> Work request
Every line of the records must be repeated exactly; pictures stay out.

> Dataset excerpts
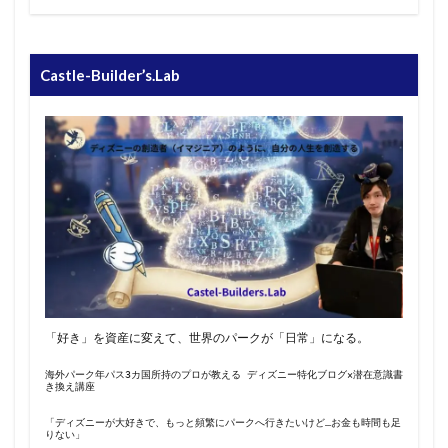
Castle-Builder’s.Lab
「好き」を資産に変えて、世界のパークが「日常」になる。
海外パーク年パス3カ国所持のプロが教える ディズニー特化ブログ×潜在意識書
き換え講座
「ディズニーが大好きで、もっと頻繁にパークへ行きたいけど…お金も時間も足
りない」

> Task answer
Castle-Builder’s.Lab
「好き」を資産に変えて、世界のパークが「日常」になる。
海外パーク年パス3カ国所持のプロが教える ディズニー特化ブログ×潜在意識書
き換え講座
「ディズニーが大好きで、もっと頻繁にパークへ行きたいけど…お金も時間も足
りない」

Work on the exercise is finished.